For practical reasons, yes, I'm just saying I think there will be more reluctance from devs to help big corporations for no compensation.

Should have made that clearer.

The opensource I look up to, is the source that enabled the takedown of Microsoft. Back in the day, Microsoft was on the same track as Apple, and OpenAI is now. To dominate the entire server market. I hated them, took every opportunity to replace them. It felt like paying a tax just to exist, just to run a website or a file share. Opensource was what got us into position to run our own servers, with Linux, Apache, Mysql, Php, Samba, and be paid (jobs created) to contribute to and run opensource at companies.

I think those projects did well for themselves, and for their users/contributors.. What really scares me now is not just that we let google and apple dominate mobile and wall the garden, but that AI is the new battleground and quickly heading toward dystopia where we again, aren't able to run our own computers.

Interestingly, without china releasing these opensource models, it would appear the battle was already lost.. Zuck will/would cave to closed source eventually, but not if china keeps releasing.

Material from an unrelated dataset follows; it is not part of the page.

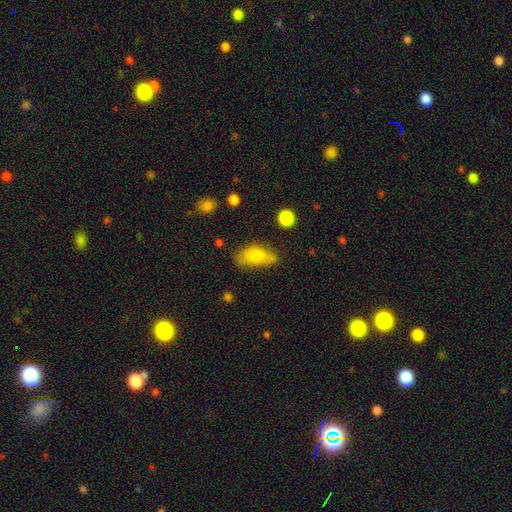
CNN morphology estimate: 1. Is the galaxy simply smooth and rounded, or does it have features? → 80% smooth, 11% featured or disk, 8% star or artifact.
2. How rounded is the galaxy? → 87% in between, 8% cigar-shaped, 5% round.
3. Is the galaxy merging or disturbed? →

Sadly, the gathering of all the data from the internet and running it through billion dollar data center training, isn't something a startup or small operation can do and therefor, we are at the mercy of the big corporations like never before.. We can only hope that the models themselves will remain useful and available.

With AI, closed source doesn't work, anymore, unless you only offer code as webservices and keep the family jewels hidden in the servers.

We do half/half, with some of our code on GitHub and public, but the cooler stuff on a private git server. It doesn't really matter, in the end, as we're pretty much the only people who can read and understand the code, so it being open or closed is largely irrelevant.

There's now so much open-source code, out there, that we've run out of humans to examine it, so code gets rated by the WoT of the developer. As if it were closed-source.